Sunday, August 30, 2009

Insulate your unused chimney

Some years ago we had a fireplace, but we never used it that often, and there was always a cold draft from it when it was not in use. So we sold the fireplace (and got space for a home movie theater instead..) and sealed off the chimney. Much of the draft was gone, but last winter I noticed that the chimney was still very cold when touching it. Both on the ground floor, but even more on the first floor. No wonder when all that cold outside air fills the entire chimney.
So in preperation for this winter I made a simple unused chimney insulation.

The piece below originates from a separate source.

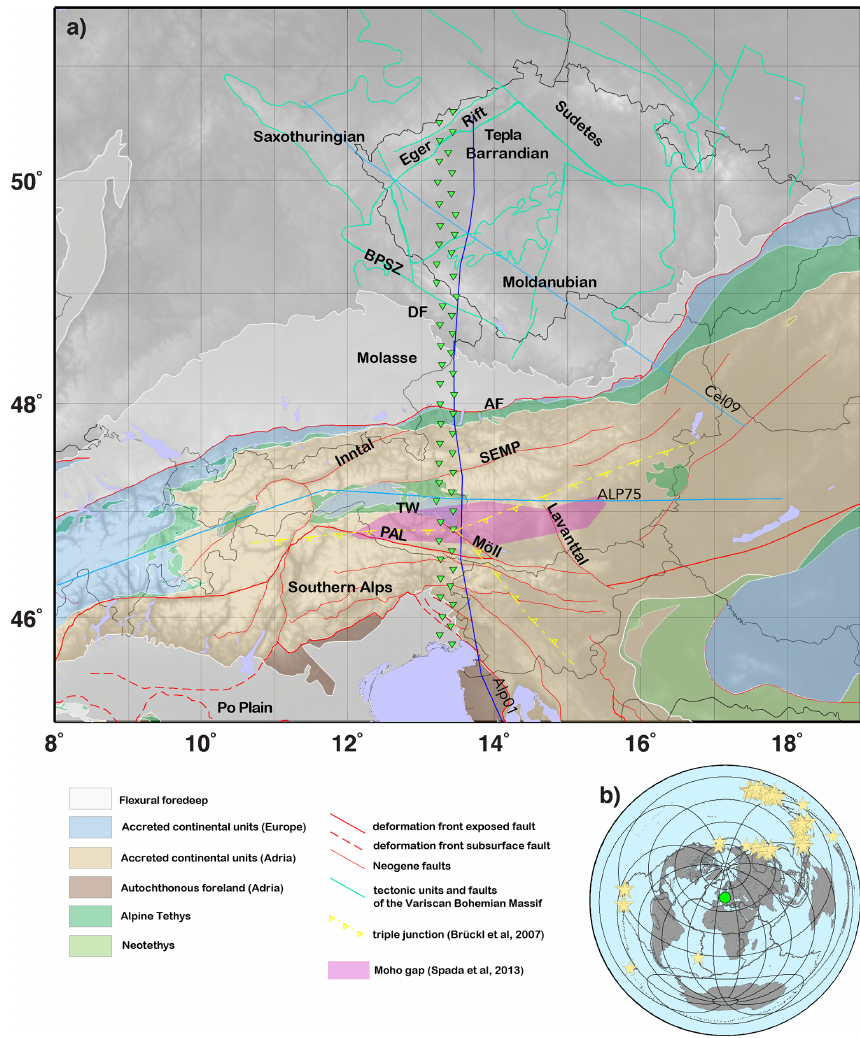
Figure 1. (a) Map of the wider study area showing the location of the seismic stations (green triangles) and the traces of previous active seismic profiles (ALP75, Cel09, Alp01). Colours on the background correspond to the generalized tectonic map of the Alps (Bigi et al., 1990; Bousquet et al., 2012; Froitzheim et al., 1996; Handy et al., 2010; Schmid et al., 2004, 2008). (b) Globe with the location of EASI transect (green) and epicentres of teleseisms used for GloPSI imaging (stars). Relief model of Earth’s surface used is ETOPO1 (NOAA National Geophysical Data Center, 2019; Amante and Eakins,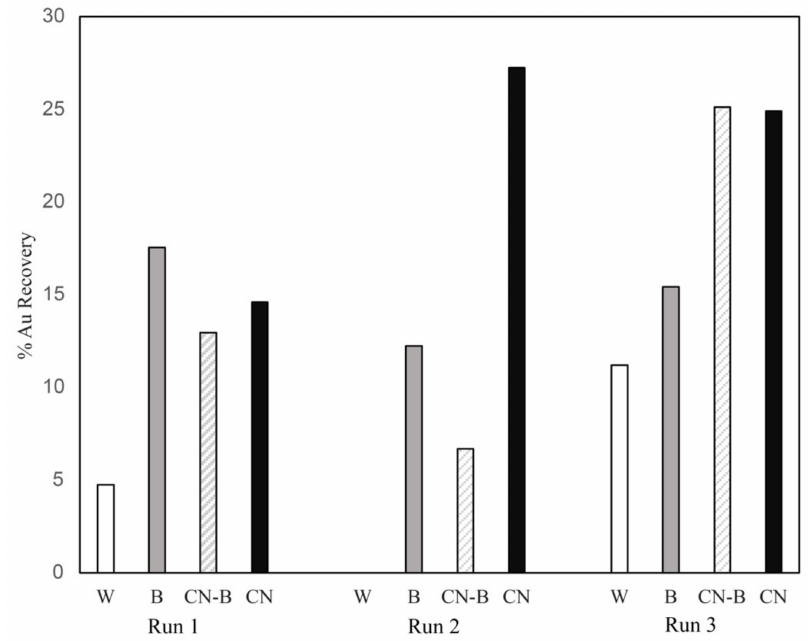
Figure 6. Percent gold recovery for each of the three runs (100% × Total mass Au in effluents/Sum of Au in effluents + tailings after treatment). W = water; B = bacteria; CN-B and CN =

I used a total of seven plastic bags, each filled with some insulation material. After tieing the top of each plasticbag, I connected them all together with a string. Using a long stick a pushed the first one about 4 m ( 12 ft) down the chimney.

Then I pushed the next one a little bit shorter, and the next even shorter, and so on until the last one finshed it off right at the top of the chimney. This should defenitely slow down any cold air trying to go down the chimney this winter. Should we decide to get a fireplace in the future I can easy pull all the insulation bags out of the chimney using the string that interconnect them all.


Summary in Norwegian: En ubrukt pipe er en kald pipe. Du kan isolere pipa ved å trykke plastposer med isolasjon ned i pipa. Hvis du forbinder dem alle med et tau, så går det greit å få dem opp igjen hvis du skal bruke pipa igjen.

7 comments:

Jonathon said...

Thanks. I had a similar idea - using only one bag - but your method is better. Even if my one bag effectively stops cold air from entering the chimney from above, the other bags will provide much-wanted wall insulation.

Jonathon said...

Hmmm, I just read: "If you do not use your fireplace, you may want to seal off and insulate the chimney. Be sure, however, to provide some ventilation for the flue. If you fail to provide ventilation, condensation will form in the chimney." (Lowes.com) Do you know how I could do that without letting the cold air in?

Svein* said...

Hi Jonathon,

You are referring to the last section of http://www.lowes.com/lowes/lkn?action=howTo&p=Improve/HomeEnergyEfficient.html . When warm, moist air enter any place cold, condensation will form. So I agree there is a risk for this. If the chimney is seal off completely on the inside, this should not happen. With just one bag of insulation last year I did feel some draft coming out behind my slightly imrovised cover that I have used to seal off the chimney on the inside. This year I feel no draft. I will keep an eye on it. I guess one result from condensation could be some bad smell, but that has not been a problem so far. We will see. So I guess my advice will be to seal the inside completely, and make sure the bags in the chimney are not completely air tight which will allow moist air to escape.

Jonathon said...

Thank you.
I have a 6-centimetre-thick foam board underneath the "damper", above the fireplace, at the entrance to the chimney. I will add lots of caulking where the foam meets the brick, so warm, most air does not enter the chimney. And I suppose I'll allow the insulation bags to be less than 100% air tight.

Roselyn Withem said...

How is everything going now? Have you sealed the chimney? Why don't you try roofing insulation? If you still have that chimney, then try both chimney insulation and roofing insulation so you can be warmer during the winter.